VARSEN LUTCHMANEN
L’un des moments forts de notre pèlerinage dans le nord de l’Inde est cette visite à Gangotri et Gomukh. La nature est le temple même où réside le Dieu Shiva. Et de lui émanent toutes les merveilles de ce monde. De sa chevelure coule le fleuve sacré du Gange, ce qui a donné à Shiva le nom de Gangadhara. Les temples dédiés à Shiva renferment des pouvoirs mystiques bénis par la présence des Dieux, des déesses et des saints.

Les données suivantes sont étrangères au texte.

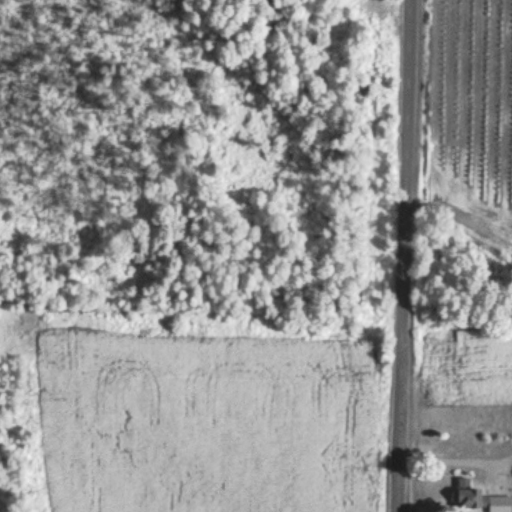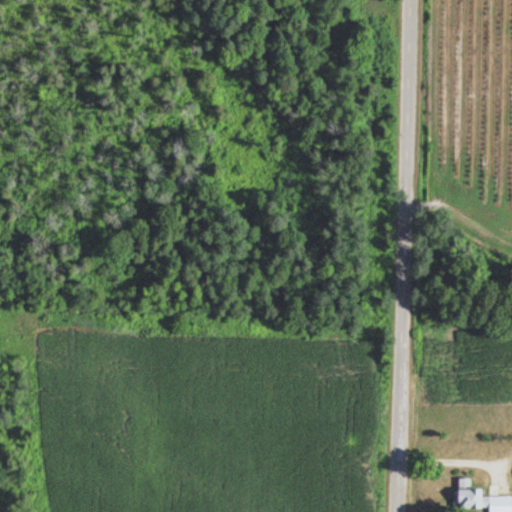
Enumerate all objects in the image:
road: (395, 256)
building: (477, 499)
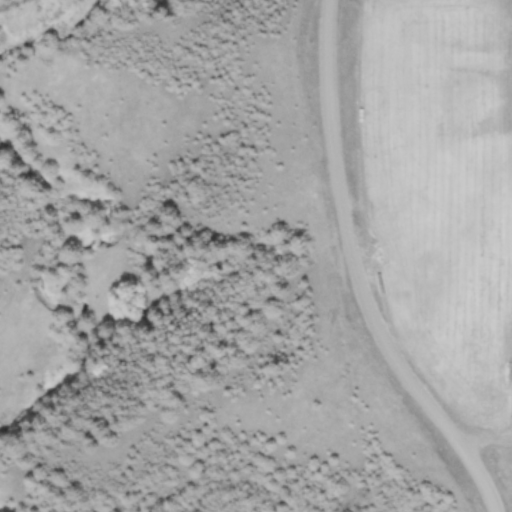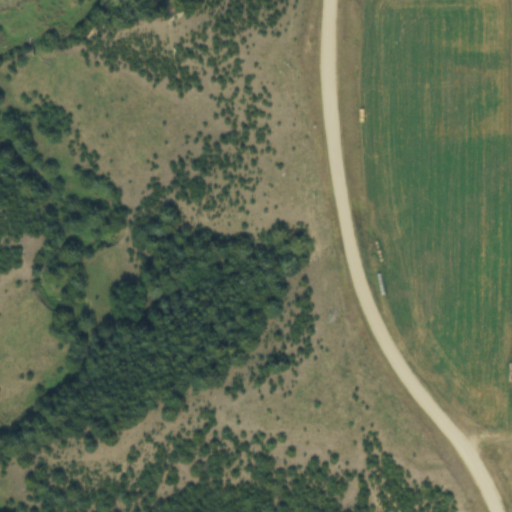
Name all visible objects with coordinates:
road: (359, 275)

Après une première visite en compagnie de mon frère, le Swami Atheetananda, en 1995, j’y suis retourné en 2019 avec le Hindu Mahatirth Yatra pour prendre part au Char dam. Les souvenirs de ce premier yatra (pèlerinage) me sont revenus comme si c’était hier. En quittant Rishikesh par bus, nous nous sommes dirigés vers Gangotri. Puis, nous avons parcouru 18 kilomètres à pied pour nous rendre à Gomukh (signifiant le visage de la vache). Ce parcours a requis une endurance physique et mentale certaine.
À Gangotri, nous voilà déjà dans le shivala. Après les prières du soir, nous avons passé la nuit dans une maison à côté du temple. Nous avons dîné du « rôti » cuit sur de la braise. Le lendemain matin, nous avons coupé au travers des forêts et croisé le ‘Bhoj Patra’, arbre originaire de l’Himalaya, connu pour son écorce. Selon la légende, c’est sur celle-ci que les sages ont écrit des mantras (versets sacrés). Arrivant dans l’après-midi à Gomukh, à plus de 4000 mètres d’altitude, nous étions accueillis par un temps glacial.

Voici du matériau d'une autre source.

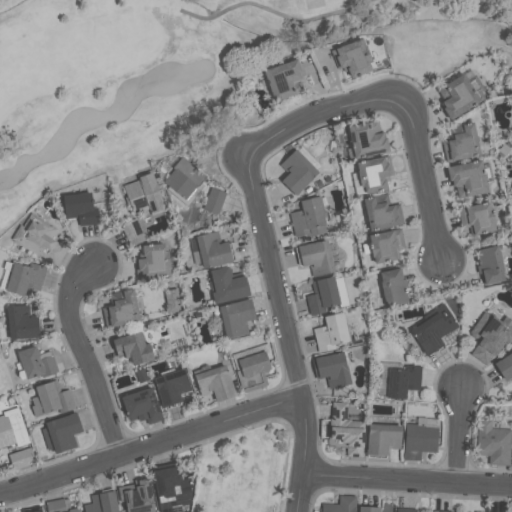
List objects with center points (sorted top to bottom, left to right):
building: (352, 57)
building: (353, 57)
park: (151, 76)
building: (284, 78)
building: (283, 79)
building: (459, 94)
building: (457, 95)
building: (368, 138)
building: (365, 139)
building: (460, 142)
building: (463, 143)
road: (249, 170)
building: (295, 171)
building: (298, 171)
building: (373, 173)
building: (374, 174)
building: (468, 177)
building: (466, 178)
building: (144, 194)
building: (214, 198)
building: (81, 207)
building: (79, 208)
building: (380, 212)
building: (383, 213)
building: (309, 217)
building: (476, 217)
building: (479, 217)
building: (307, 218)
building: (134, 231)
building: (38, 239)
building: (41, 240)
building: (387, 244)
building: (385, 245)
building: (212, 248)
building: (208, 250)
building: (317, 256)
building: (315, 257)
building: (153, 260)
building: (151, 262)
building: (488, 264)
building: (491, 264)
building: (23, 277)
building: (25, 277)
building: (227, 284)
building: (226, 285)
building: (393, 286)
building: (392, 287)
building: (321, 295)
building: (323, 295)
building: (172, 299)
building: (121, 308)
building: (119, 309)
building: (235, 317)
building: (237, 317)
building: (23, 322)
building: (20, 323)
building: (432, 328)
building: (434, 330)
building: (332, 331)
building: (330, 332)
building: (489, 336)
building: (490, 337)
building: (134, 347)
building: (130, 349)
road: (83, 352)
building: (37, 362)
building: (35, 363)
building: (255, 363)
building: (505, 365)
building: (250, 366)
building: (505, 366)
building: (332, 368)
building: (330, 369)
building: (399, 380)
building: (401, 381)
building: (214, 382)
building: (215, 383)
building: (170, 387)
building: (172, 387)
building: (51, 398)
building: (49, 399)
building: (142, 405)
building: (140, 406)
building: (347, 428)
road: (459, 428)
building: (344, 431)
building: (62, 432)
building: (60, 433)
building: (419, 437)
building: (421, 437)
building: (381, 438)
building: (383, 438)
building: (494, 442)
building: (492, 443)
road: (150, 446)
building: (22, 457)
park: (242, 472)
road: (406, 478)
building: (171, 486)
building: (134, 498)
building: (102, 502)
building: (100, 503)
building: (140, 504)
building: (339, 504)
building: (341, 504)
building: (62, 505)
building: (58, 506)
building: (370, 508)
building: (33, 509)
building: (366, 509)
building: (403, 509)
building: (406, 509)
building: (34, 510)
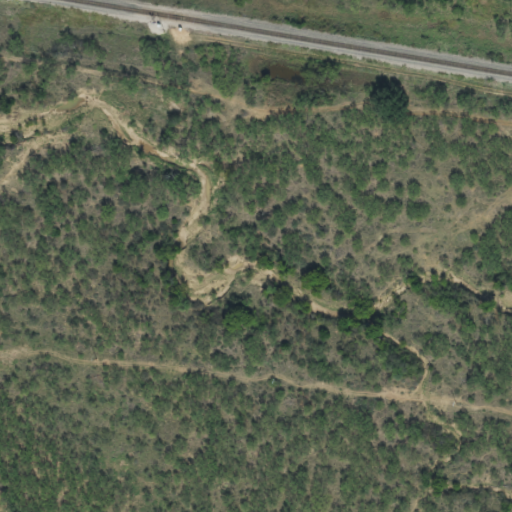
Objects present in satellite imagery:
railway: (295, 36)
road: (254, 143)
road: (6, 354)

Nous contemplons la montagne Shivling (6543 mètres) recouverte de neige en arrière-plan. Après notre prière à Ganga Devi (la déesse Ganga), nous avons passé la nuit dans une cabane en paille où vivait un sadhou sans vêtement, qui s’adonnait à une méditation profonde. Le lendemain matin, nous avons emprunté une piste de deux pieds de large à travers les forêts où ont ponctué notre passage des cris, le chant des oiseaux, le bruissement des arbres et le son particulier du Gange – qui chuchotait dans la musique du vent comme si elle nous soufflait les secrets de la création.
Une fois à Rishikesh, en bordure du Gange sous un clair de lune, je me suis précipité dans cette rivière glaciale, libre. Une joie que les mots pourraient difficilement peindre. Là-bas, nous avons trouvé refuge au Chinmaya Ashram. Le jour suivant, nous avons pris le bus pour Gangotri sur des chemins serpentant le long du trajet. Jadis, ce lieu abritait des lions, des tigres, des hiboux, des éléphants et des paons qui résonnaient comme un orchestre de mère nature.
Après 24 ans, le paysage a connu un changement drastique au vu du nombre conséquent de commerces le long de la route. En effet, Rishikesh a été pris d’assaut par le développement, qui se traduit tout autant par les klaxons de voitures. Cependant, c’était un moment de pur bonheur de pouvoir y célébrer une yaj avec mes compatriotes mauriciens. Symbole d’austérité de la vie spirituelle, la fumée du feu purifie l’âme, enlève les négativités et génère des énergies positives. Nous avons repris en chœur, « Jay Jay Ganga » et avons conservé l’eau du Gange pour venir la déverser en notre Ganga Talao à notre retour à l’île Maurice.
Cette année-ci à cause du Covid-19, le pèlerinage vers Grand Bassin a pris une autre allure et nous apprend que la vie n’est pas un long fleuve tranquille. Mais, avec la foi en Dieu, la lumière sera présente au bout du tunnel. Om Namashivaaya!